That is a beautiful rifle. I would be more than proud to own that one.-----SS


----------



## 35whelen (Jul 3, 2012)

I wouldnt think twice about taking a .444 after deer or elk in utah. totally capable of 200 yd shots. especially with those flex tip bullets. really nice looking rifle you got too.


----------



## Kevin D (Sep 15, 2007)

Personally I wouldn't consider using the modern rubber tipped Leverlution bullets in a traditional cartridge like the .444 Marlin, .30-30, or .45-70. Part of the appeal for going retro in the first place is hunting with the same equipment and technology that grandpa used, and that would include bullets. Using recent bullet technology in a 100 plus year old cartridge and firearm design borders on blasphemy!
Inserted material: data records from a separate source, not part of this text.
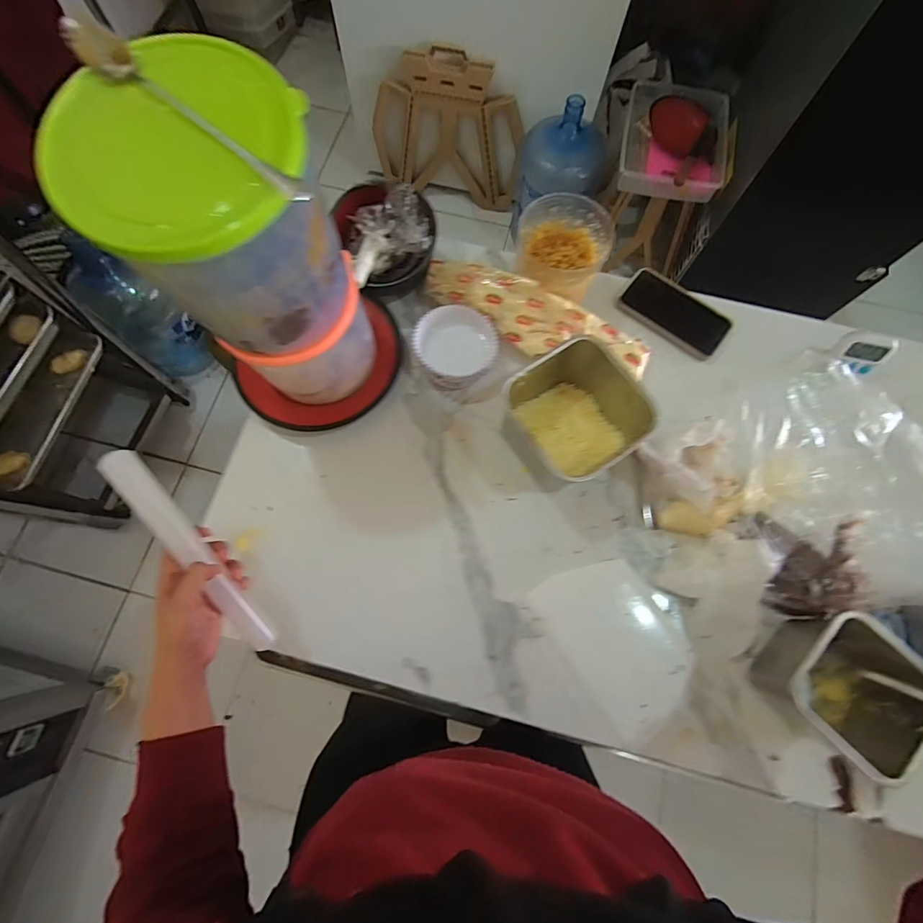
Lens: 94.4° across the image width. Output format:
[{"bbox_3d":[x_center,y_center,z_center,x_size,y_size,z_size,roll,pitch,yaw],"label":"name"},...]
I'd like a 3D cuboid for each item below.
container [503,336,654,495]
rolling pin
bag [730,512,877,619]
[{"bbox_3d":[0.124,-0.043,0.500,0.132,0.112,0.140,-38,78,-11],"label":"container"},{"bbox_3d":[-0.246,0.090,0.398,0.024,0.022,0.225,-31,108,-10],"label":"rolling pin"},{"bbox_3d":[0.377,0.118,0.482,0.125,0.070,0.109,5,73,0],"label":"bag"}]

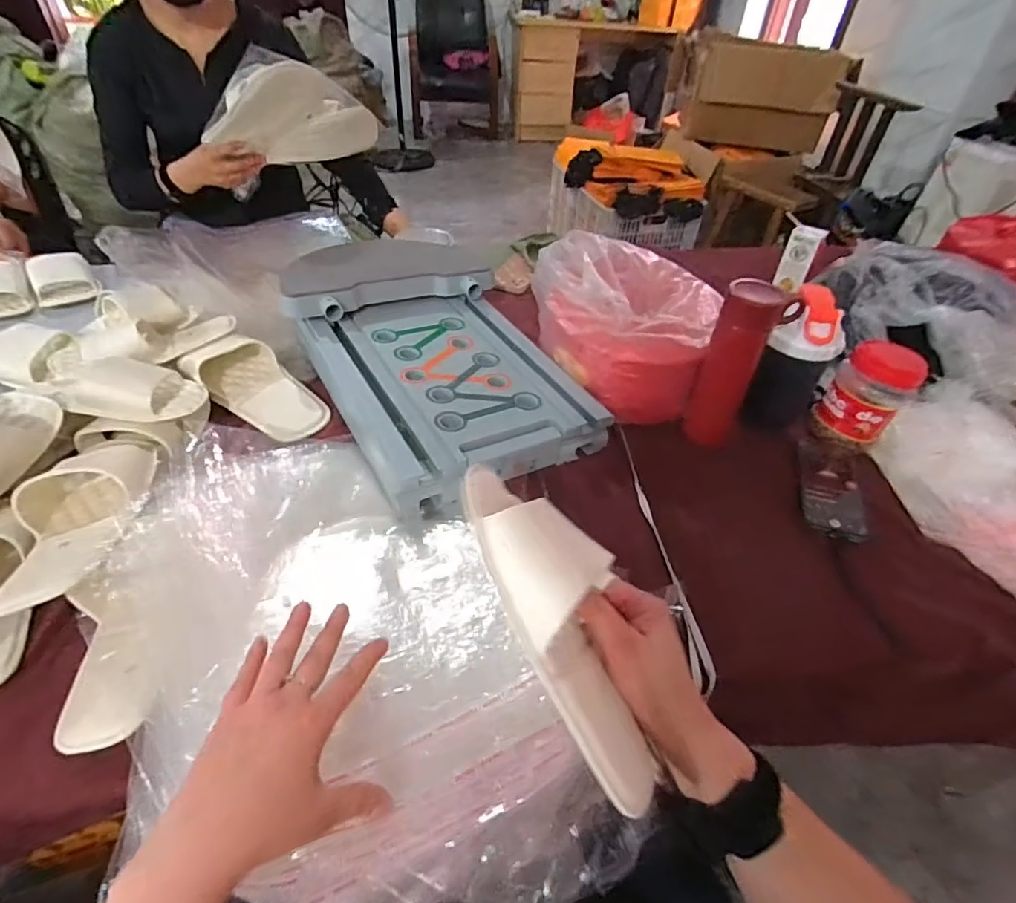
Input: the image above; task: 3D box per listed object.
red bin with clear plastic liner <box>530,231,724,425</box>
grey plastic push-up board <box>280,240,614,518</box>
[{"bbox_3d":[0.169,-0.201,0.811,0.264,0.180,0.260,9,44,5],"label":"red bin with clear plastic liner"},{"bbox_3d":[-0.113,-0.166,0.787,0.322,0.067,0.530,-20,49,-23],"label":"grey plastic push-up board"}]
Just my opinion of course.....


----------



## colorcountrygunner (Oct 6, 2009)

Kevin D said:


> Personally I wouldn't consider using the modern rubber tipped Leverlution bullets in a traditional cartridge like the .444 Marlin, .30-30, or .45-70. Part of the appeal for going retro in the first place is hunting with the same equipment and technology that grandpa used, and that would include bullets. Using recent bullet technology in a 100 plus year old cartridge and firearm design borders on blasphemy!
> 
> Just my opinion of course.....


I feel that sentiment. I'm having somewhat of a dilemma with an issue regarding this. Do I scope it or do I not scope it? It almost seems like it just isn't right to put a scope on a lever gun. But, man does it help you place your shots better. What to do, what to do...


----------



## waspocrew (Nov 26, 2011)

If you know you'll be hunting in areas limited to about 150 yard shots or so, I'd probably stick with open sights. My grandpa is getting up there (91) and he just gave me a few of his rifles he's had stored away for years. One is a Marlin 30-30 and I'm going to do my best to take some game with that rifle just how it is - unscoped.


----------



## Loke (Sep 7, 2007)

Kevin D said:


> Personally I wouldn't consider using the modern rubber tipped Leverlution bullets in a traditional cartridge like the .444 Marlin, .30-30, or .45-70. Part of the appeal for going retro in the first place is hunting with the same equipment and technology that grandpa used, and that would include bullets. Using recent bullet technology in a 100 plus year old cartridge and firearm design borders on blasphemy!
> 
> Just my opinion of course.....


 Introduced in 1964, the 444 isn't nearly so nostalgic as the other cartridges mentioned.


----------



## Critter (Mar 20, 2010)

I agree with Loke. I remember when this rifle and cartridge came out and sending away to Marlin for a catalog with it in. It was set up for a scope mount and I wouldn't feel bad about putting a 2x7 on it any day of the week.


----------